» **Available data**:
+===+

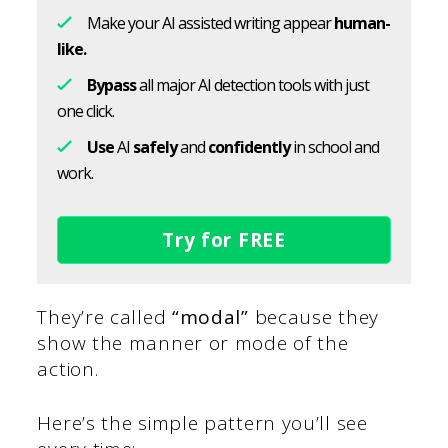
Make your AI assisted writing appear
human-
like.
Bypass
all major AI detection tools with just
one click.
Use
AI
safely
and
confidently
in school and
work.
Try for FREE
They’re called
“modal”
because they
show the manner or mode of the
action.
Here’s the simple pattern you’ll see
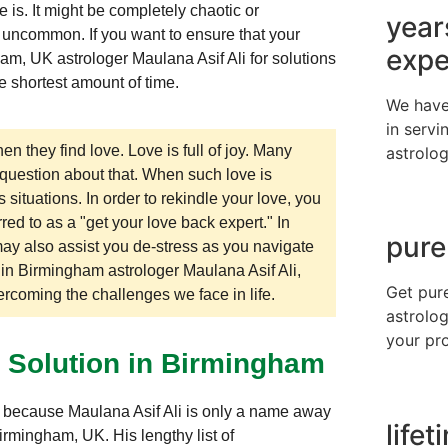
is. It might be completely chaotic or
year
t uncommon. If you want to ensure that your
expe
gham, UK astrologer Maulana Asif Ali for solutions
he shortest amount of time.
We have
in servi
en they find love. Love is full of joy. Many
astrolog
 question about that. When such love is
ituations. In order to rekindle your love, you
red to as a "get your love back expert." In
pure
may also assist you de-stress as you navigate
n in Birmingham astrologer Maulana Asif Ali,
Get pur
vercoming the challenges we face in life.
astrolog
your pr
m Solution in Birmingham
UK because Maulana Asif Ali is only a name away
life
irmingham, UK. His lengthy list of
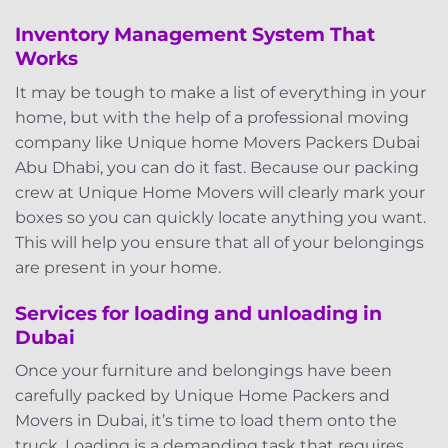
Inventory Management System That
Works
It may be tough to make a list of everything in your
home, but with the help of a professional moving
company like Unique home Movers Packers Dubai
Abu Dhabi, you can do it fast. Because our packing
crew at Unique Home Movers will clearly mark your
boxes so you can quickly locate anything you want.
This will help you ensure that all of your belongings
are present in your home.
Services for loading and unloading in
Dubai
Once your furniture and belongings have been
carefully packed by Unique Home Packers and
Movers in Dubai, it’s time to load them onto the
truck. Loading is a demanding task that requires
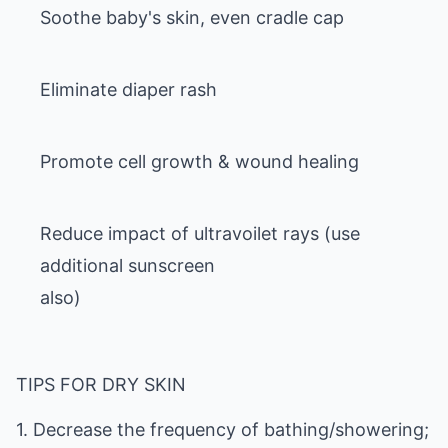
Soothe baby's skin, even cradle cap
Eliminate diaper rash
Promote cell growth & wound healing
Reduce impact of ultravoilet rays (use
additional sunscreen
also)
TIPS FOR DRY SKIN
1. Decrease the frequency of bathing/showering;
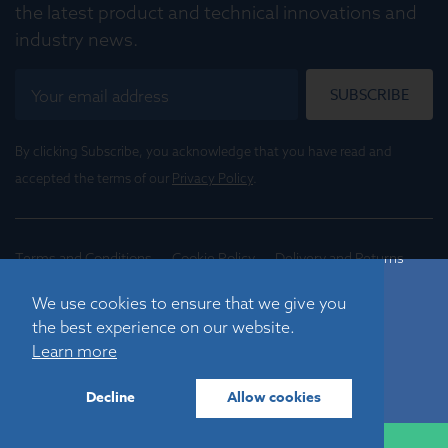
the latest product and technical innovations and
industry news.
SUBSCRIBE
By clicking Subscribe, you acknowledge that you have read and
accepted the terms of our
Privacy Policy
.
Terms and Conditions
Cookie Policy
Delivery and Returns
Conditions of Trade
We use cookies to ensure that we give you
the best experience on our website.
©
2026
Registered in England No. 01395088
Learn more
Graticules Optics Limited, Beacon House, Nuffield Road,
Cambridge, CB4 1TF, UK |
sales@graticulesoptics.com
Decline
Allow cookies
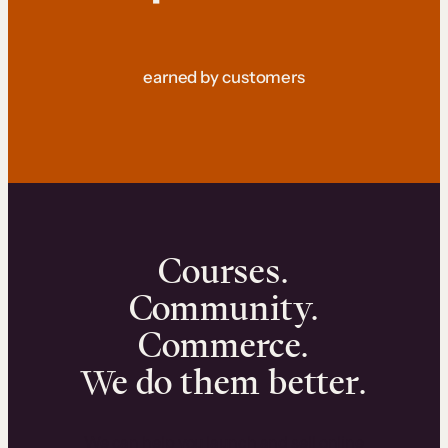
earned by customers
Courses.
Community.
Commerce.
We do them better.
We can help you launch and sell online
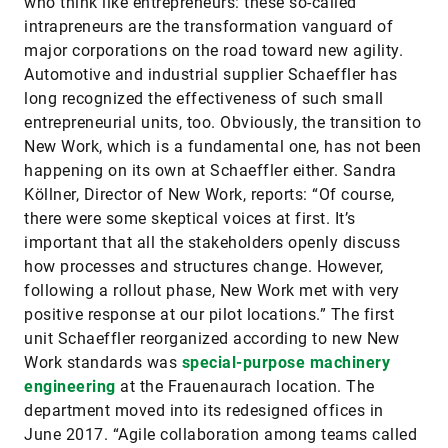
who think like entrepreneurs: these so-called
intrapreneurs are the transformation vanguard of
major corporations on the road toward new agility.
Automotive and industrial supplier Schaeffler has
long recognized the effectiveness of such small
entrepreneurial units, too. Obviously, the transition to
New Work, which is a fundamental one, has not been
happening on its own at Schaeff­ler either. Sandra
Köllner, Director of New Work, reports: “Of course,
there were some skeptical voices at first. It’s
important that all the stakeholders openly discuss
how processes and structures change. However,
following a rollout phase, New Work met with very
positive response at our pilot locations.” The first
unit Schaeffler reorganized according to new New
Work standards was
special-
purpose machinery
engineering
at the Frauenaurach location. The
department moved into its redesigned offices in
June 2017. “Agile collaboration among teams called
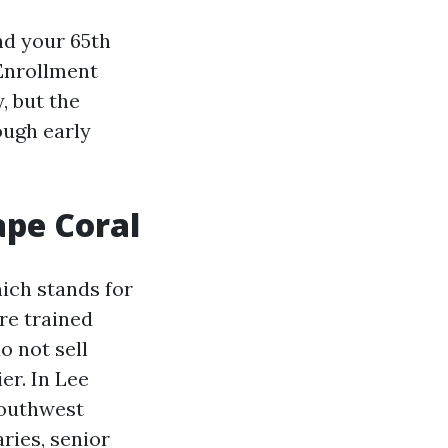
nd your 65th
 Enrollment
y, but the
ough early
ape Coral
ich stands for
re trained
o not sell
er. In Lee
Southwest
ries, senior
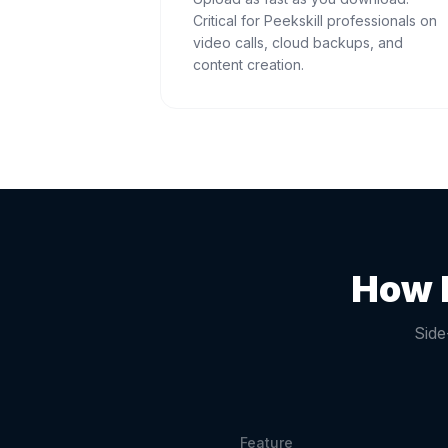
Critical for Peekskill professionals on
video calls, cloud backups, and
content creation.
How 
Side
Feature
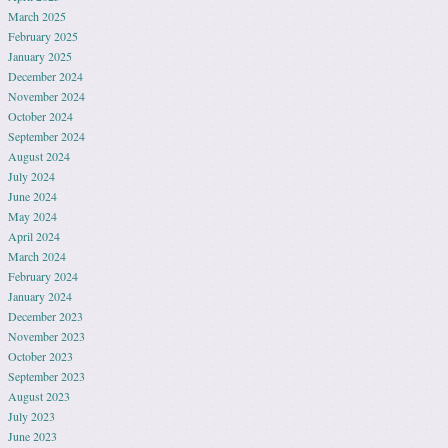
March 2025
February 2025
January 2025
December 2024
November 2024
October 2024
September 2024
August 2024
July 2024
June 2024
May 2024
April 2024
March 2024
February 2024
January 2024
December 2023
November 2023
October 2023
September 2023
August 2023
July 2023
June 2023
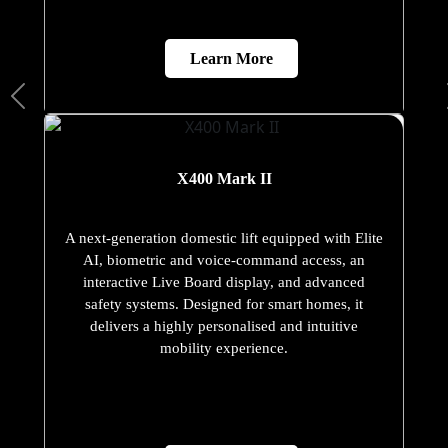
Learn More
X400 Mark II
A next-generation domestic lift equipped with Elite
AI, biometric and voice-command access, an
interactive Live Board display, and advanced
safety systems. Designed for smart homes, it
delivers a highly personalised and intuitive
mobility experience.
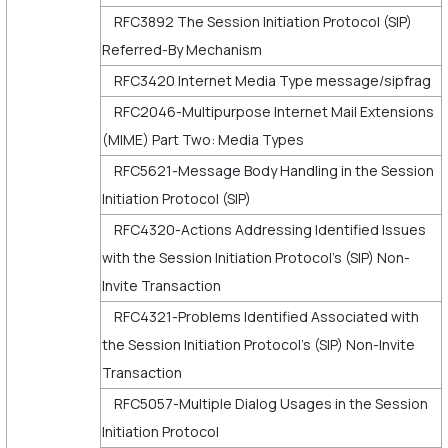
RFC3892 The Session Initiation Protocol (SIP)
Referred-By Mechanism
RFC3420 Internet Media Type message/sipfrag
RFC2046-Multipurpose Internet Mail Extensions
(MIME) Part Two: Media Types
RFC5621-Message Body Handling in the Session
Initiation Protocol (SIP)
RFC4320-Actions Addressing Identified Issues
with the Session Initiation Protocol's (SIP) Non-
Invite Transaction
RFC4321-Problems Identified Associated with
the Session Initiation Protocol's (SIP) Non-Invite
Transaction
RFC5057-Multiple Dialog Usages in the Session
Initiation Protocol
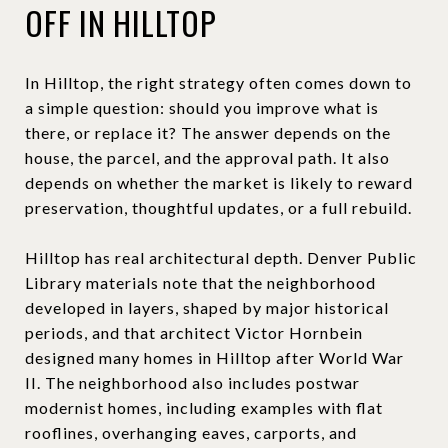
OFF IN HILLTOP
In Hilltop, the right strategy often comes down to
a simple question: should you improve what is
there, or replace it? The answer depends on the
house, the parcel, and the approval path. It also
depends on whether the market is likely to reward
preservation, thoughtful updates, or a full rebuild.
Hilltop has real architectural depth. Denver Public
Library materials note that the neighborhood
developed in layers, shaped by major historical
periods, and that architect Victor Hornbein
designed many homes in Hilltop after World War
II. The neighborhood also includes postwar
modernist homes, including examples with flat
rooflines, overhanging eaves, carports, and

+===+

Identify every line in the records above that contains the word "also", and copy each of those lines. Case counts.

» **Response for this exercise**:
may also assist you de-stress as you navigate
also)
house, the parcel, and the approval path. It also
II. The neighborhood also includes postwar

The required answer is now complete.